Burnham, it seems to me, lacks this lightness of touch: when he won’t stop banging on about the fact he grew up in the north, it feels uncomfortably like he means it. And to take yourself seriously in politics is sometimes to invite others to make jokes at your expense.

Then again, perhaps the problem is that Burnham isn’t quite sincere enough. Sadiq Khan genuinely is the son of a bus-driving immigrant: he may keep going on about it, but it is at least true. Burnham’s “just a northern lad” narrative is true, too, but excludes some crucial facts: that he went to Cambridge, and was working in Parliament aged 24. Perhaps that shouldn’t change how we interpret his story; but I fear, nonetheless, it does.

Maybe that’s not it, though: maybe I’m just another London media snob. Because Burnham did grow up at the disadvantaged end of the country, a region where, for too many people, chasing opportunities means leaving. The idea London is a city where the son of a bus driver can become mayor flatters our metropolitan self-image; the idea that a northerner who wants to build a career in politics has to head south at the earliest opportunity does the opposite. 

So if we roll our eyes when Burnham talks about the north, perhaps that reflects badly on us, not him: the opposite of northern chippiness is southern snobbery.

There’s one last possibility for why we may rate Sadiq Khan more highly than Andy Burnham: Sadiq Khan won. We can titter a little at the jokes and the fibs but he is, nonetheless, mayor of London. Andy Burnham is just the bloke who lost two Labour leadership campaigns.
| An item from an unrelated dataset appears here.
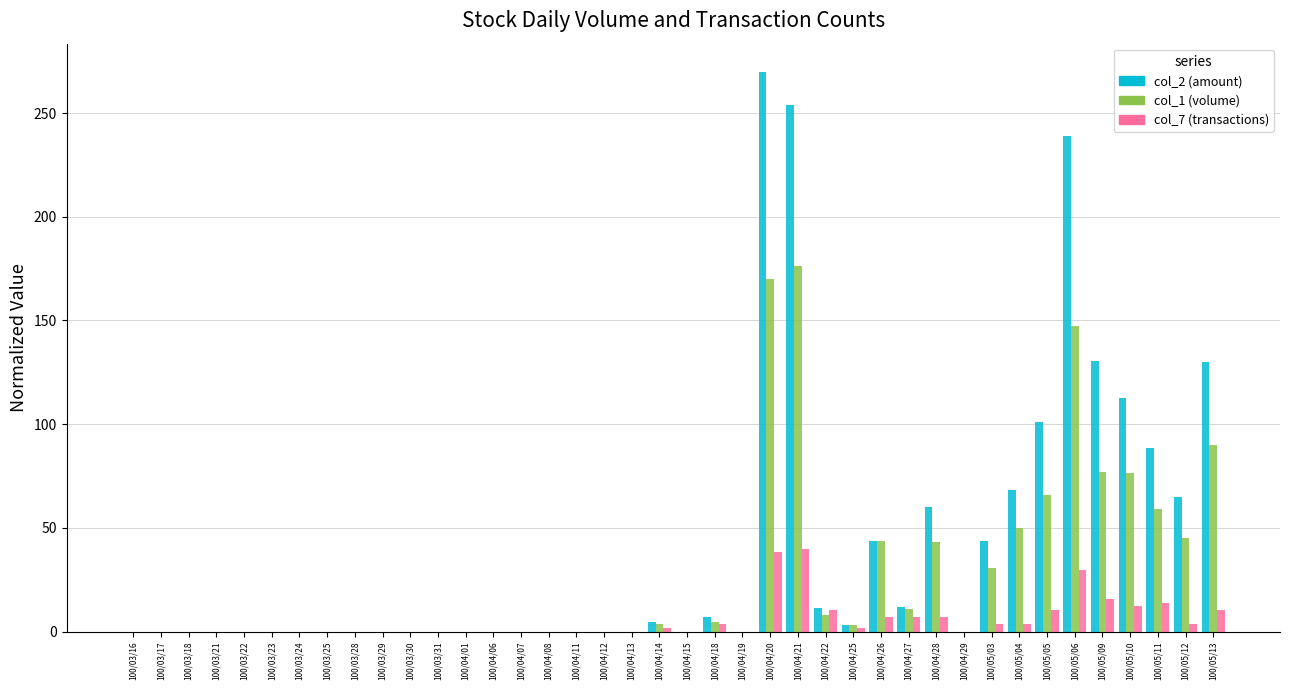

What is the greatest value displayed?

270.0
At least – for now. In six weeks time, he’s highly likely to the first mayor of Greater Manchester. Slipperiness is not the worst quality in a mayor; and so much of the job will be about banging the drum for the city, and the region, that Burnham’s tendency to wear his northernness on his sleeve will be a positive boon.

Sadiq Khan’s stature has grown because the fact he became London’s mayor seems to say something, about the kind of city London is and the kind we want it to be. Perhaps, after May, Andy Burnham can do the same for the north – and the north can do the same for Andy Burnham.